#### PROBLEM TO SOLVE
Hunt through the lines below for the string "客户提供" and copy each one that has it.

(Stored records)
▼
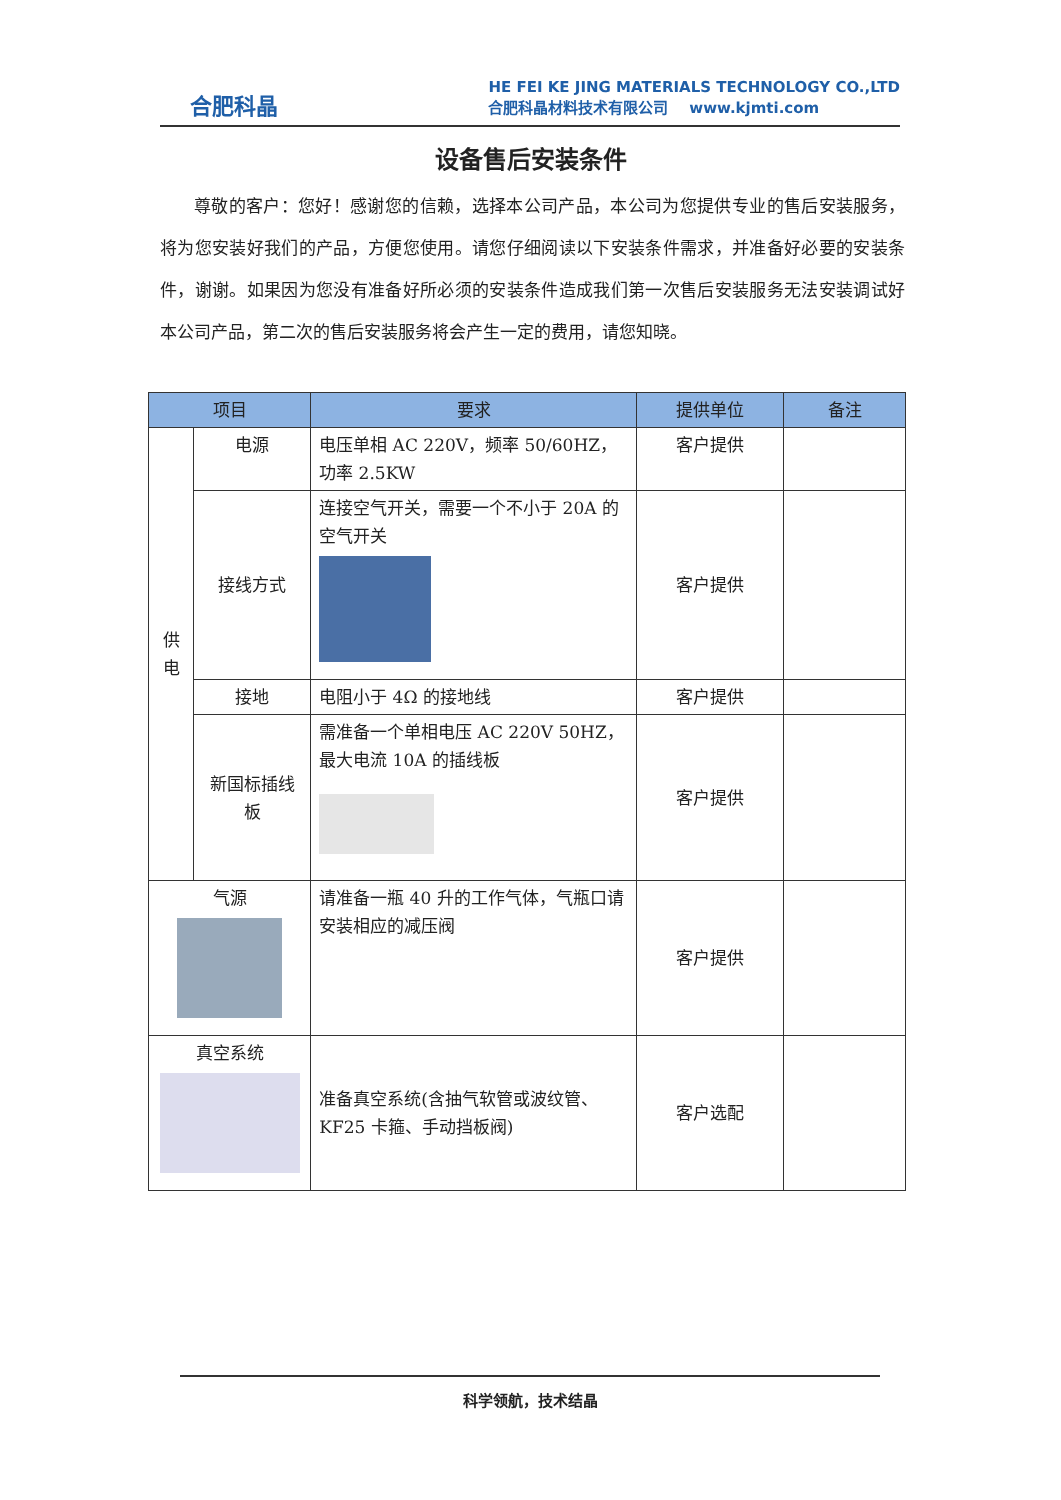合肥科晶
HE FEI KE JING MATERIALS TECHNOLOGY CO.,LTD
合肥科晶材料技术有限公司 www.kjmti.com
设备售后安装条件
尊敬的客户：您好！感谢您的信赖，选择本公司产品，本公司为您提供专业的售后安装服务，将为您安装好我们的产品，方便您使用。请您仔细阅读以下安装条件需求，并准备好必要的安装条件，谢谢。如果因为您没有准备好所必须的安装条件造成我们第一次售后安装服务无法安装调试好本公司产品，第二次的售后安装服务将会产生一定的费用，请您知晓。
| 项目 | | 要求 | 提供单位 | 备注 |
| --- | --- | --- | --- | --- |
| 供 电 | 电源 | 电压单相 AC 220V，频率 50/60HZ，功率 2.5KW | 客户提供 | |
| | 接线方式 | 连接空气开关，需要一个不小于 20A 的空气开关 | 客户提供 | |
| | 接地 | 电阻小于 4Ω 的接地线 | 客户提供 | |
| | 新国标插线板 | 需准备一个单相电压 AC 220V 50HZ，最大电流 10A 的插线板 | 客户提供 | |
| 气源 | | 请准备一瓶 40 升的工作气体，气瓶口请安装相应的减压阀 | 客户提供 | |
| 真空系统 | | 准备真空系统(含抽气软管或波纹管、KF25 卡箍、手动挡板阀) | 客户选配 | |
科学领航，技术结晶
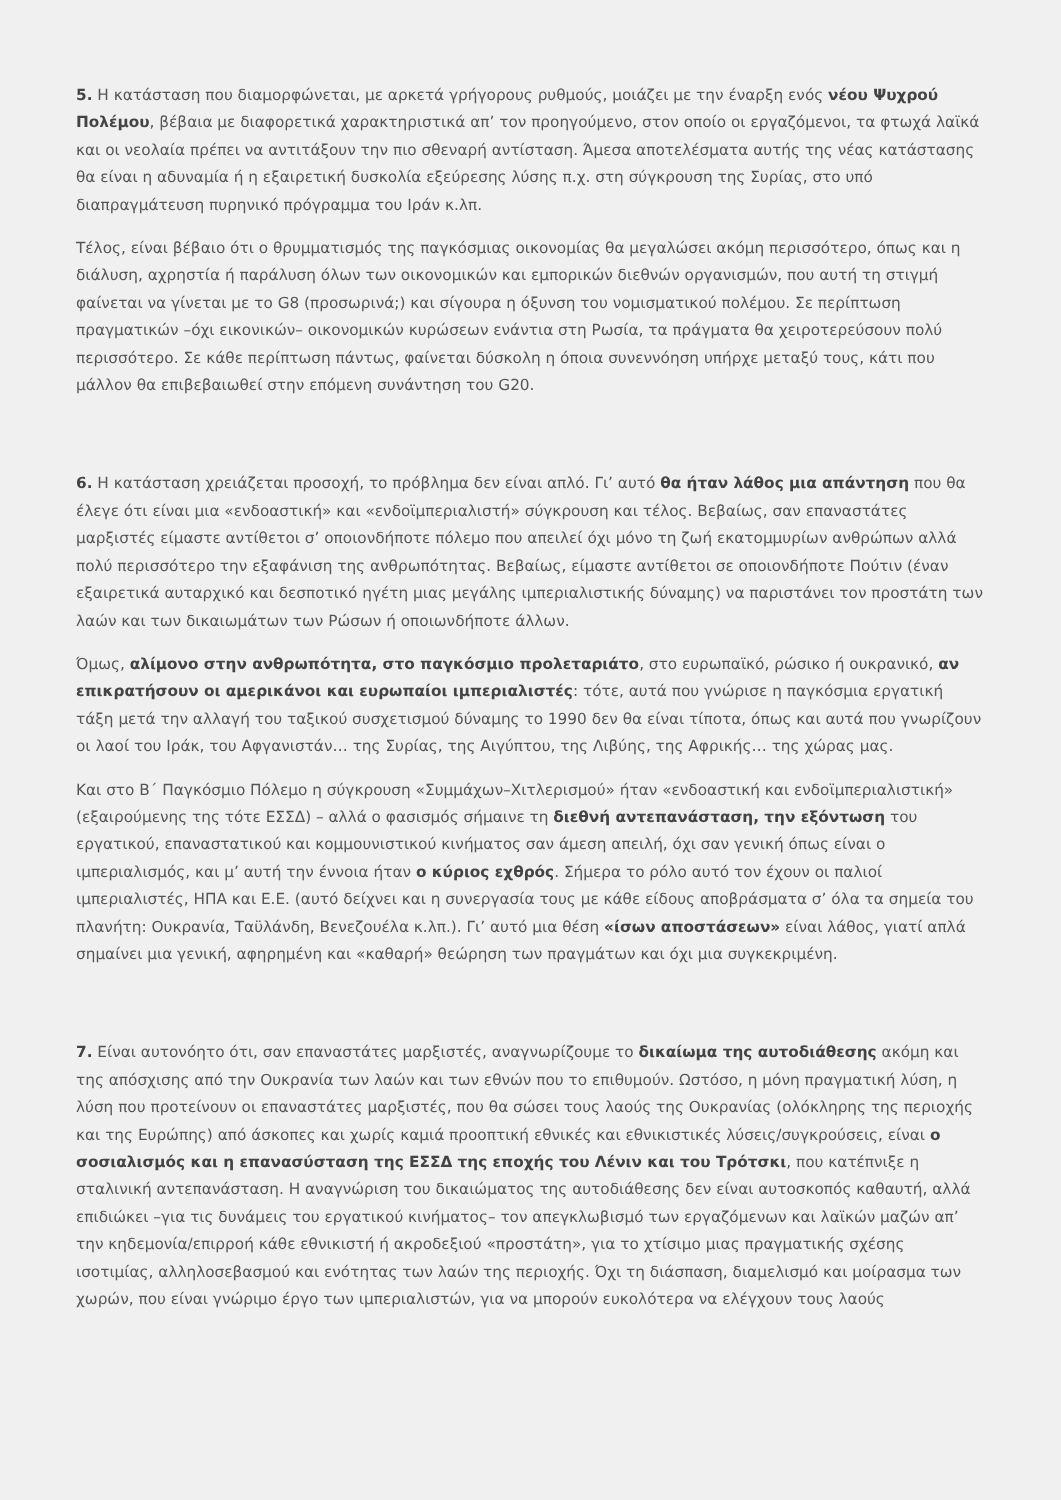5. Η κατάσταση που διαμορφώνεται, με αρκετά γρήγορους ρυθμούς, μοιάζει με την έναρξη ενός νέου Ψυχρού Πολέμου, βέβαια με διαφορετικά χαρακτηριστικά απ’ τον προηγούμενο, στον οποίο οι εργαζόμενοι, τα φτωχά λαϊκά και οι νεολαία πρέπει να αντιτάξουν την πιο σθεναρή αντίσταση. Άμεσα αποτελέσματα αυτής της νέας κατάστασης θα είναι η αδυναμία ή η εξαιρετική δυσκολία εξεύρεσης λύσης π.χ. στη σύγκρουση της Συρίας, στο υπό διαπραγμάτευση πυρηνικό πρόγραμμα του Ιράν κ.λπ.
Τέλος, είναι βέβαιο ότι ο θρυμματισμός της παγκόσμιας οικονομίας θα μεγαλώσει ακόμη περισσότερο, όπως και η διάλυση, αχρηστία ή παράλυση όλων των οικονομικών και εμπορικών διεθνών οργανισμών, που αυτή τη στιγμή φαίνεται να γίνεται με το G8 (προσωρινά;) και σίγουρα η όξυνση του νομισματικού πολέμου. Σε περίπτωση πραγματικών –όχι εικονικών– οικονομικών κυρώσεων ενάντια στη Ρωσία, τα πράγματα θα χειροτερεύσουν πολύ περισσότερο. Σε κάθε περίπτωση πάντως, φαίνεται δύσκολη η όποια συνεννόηση υπήρχε μεταξύ τους, κάτι που μάλλον θα επιβεβαιωθεί στην επόμενη συνάντηση του G20.
6. Η κατάσταση χρειάζεται προσοχή, το πρόβλημα δεν είναι απλό. Γι’ αυτό θα ήταν λάθος μια απάντηση που θα έλεγε ότι είναι μια «ενδοαστική» και «ενδοϊμπεριαλιστή» σύγκρουση και τέλος. Βεβαίως, σαν επαναστάτες μαρξιστές είμαστε αντίθετοι σ’ οποιονδήποτε πόλεμο που απειλεί όχι μόνο τη ζωή εκατομμυρίων ανθρώπων αλλά πολύ περισσότερο την εξαφάνιση της ανθρωπότητας. Βεβαίως, είμαστε αντίθετοι σε οποιονδήποτε Πούτιν (έναν εξαιρετικά αυταρχικό και δεσποτικό ηγέτη μιας μεγάλης ιμπεριαλιστικής δύναμης) να παριστάνει τον προστάτη των λαών και των δικαιωμάτων των Ρώσων ή οποιωνδήποτε άλλων.
Όμως, αλίμονο στην ανθρωπότητα, στο παγκόσμιο προλεταριάτο, στο ευρωπαϊκό, ρώσικο ή ουκρανικό, αν επικρατήσουν οι αμερικάνοι και ευρωπαίοι ιμπεριαλιστές: τότε, αυτά που γνώρισε η παγκόσμια εργατική τάξη μετά την αλλαγή του ταξικού συσχετισμού δύναμης το 1990 δεν θα είναι τίποτα, όπως και αυτά που γνωρίζουν οι λαοί του Ιράκ, του Αφγανιστάν… της Συρίας, της Αιγύπτου, της Λιβύης, της Αφρικής… της χώρας μας.
Και στο Β΄ Παγκόσμιο Πόλεμο η σύγκρουση «Συμμάχων–Χιτλερισμού» ήταν «ενδοαστική και ενδοϊμπεριαλιστική» (εξαιρούμενης της τότε ΕΣΣΔ) – αλλά ο φασισμός σήμαινε τη διεθνή αντεπανάσταση, την εξόντωση του εργατικού, επαναστατικού και κομμουνιστικού κινήματος σαν άμεση απειλή, όχι σαν γενική όπως είναι ο ιμπεριαλισμός, και μ’ αυτή την έννοια ήταν ο κύριος εχθρός. Σήμερα το ρόλο αυτό τον έχουν οι παλιοί ιμπεριαλιστές, ΗΠΑ και Ε.Ε. (αυτό δείχνει και η συνεργασία τους με κάθε είδους αποβράσματα σ’ όλα τα σημεία του πλανήτη: Ουκρανία, Ταϋλάνδη, Βενεζουέλα κ.λπ.). Γι’ αυτό μια θέση «ίσων αποστάσεων» είναι λάθος, γιατί απλά σημαίνει μια γενική, αφηρημένη και «καθαρή» θεώρηση των πραγμάτων και όχι μια συγκεκριμένη.
7. Είναι αυτονόητο ότι, σαν επαναστάτες μαρξιστές, αναγνωρίζουμε το δικαίωμα της αυτοδιάθεσης ακόμη και της απόσχισης από την Ουκρανία των λαών και των εθνών που το επιθυμούν. Ωστόσο, η μόνη πραγματική λύση, η λύση που προτείνουν οι επαναστάτες μαρξιστές, που θα σώσει τους λαούς της Ουκρανίας (ολόκληρης της περιοχής και της Ευρώπης) από άσκοπες και χωρίς καμιά προοπτική εθνικές και εθνικιστικές λύσεις/συγκρούσεις, είναι ο σοσιαλισμός και η επανασύσταση της ΕΣΣΔ της εποχής του Λένιν και του Τρότσκι, που κατέπνιξε η σταλινική αντεπανάσταση. Η αναγνώριση του δικαιώματος της αυτοδιάθεσης δεν είναι αυτοσκοπός καθαυτή, αλλά επιδιώκει –για τις δυνάμεις του εργατικού κινήματος– τον απεγκλωβισμό των εργαζόμενων και λαϊκών μαζών απ’ την κηδεμονία/επιρροή κάθε εθνικιστή ή ακροδεξιού «προστάτη», για το χτίσιμο μιας πραγματικής σχέσης ισοτιμίας, αλληλοσεβασμού και ενότητας των λαών της περιοχής. Όχι τη διάσπαση, διαμελισμό και μοίρασμα των χωρών, που είναι γνώριμο έργο των ιμπεριαλιστών, για να μπορούν ευκολότερα να ελέγχουν τους λαούς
▲
#### RESPONSE AREA
| 供 电 | 电源 | 电压单相 AC 220V，频率 50/60HZ，功率 2.5KW | 客户提供 | |
| | 接线方式 | 连接空气开关，需要一个不小于 20A 的空气开关 | 客户提供 | |
| | 接地 | 电阻小于 4Ω 的接地线 | 客户提供 | |
| | 新国标插线板 | 需准备一个单相电压 AC 220V 50HZ，最大电流 10A 的插线板 | 客户提供 | |
| 气源 | | 请准备一瓶 40 升的工作气体，气瓶口请安装相应的减压阀 | 客户提供 | |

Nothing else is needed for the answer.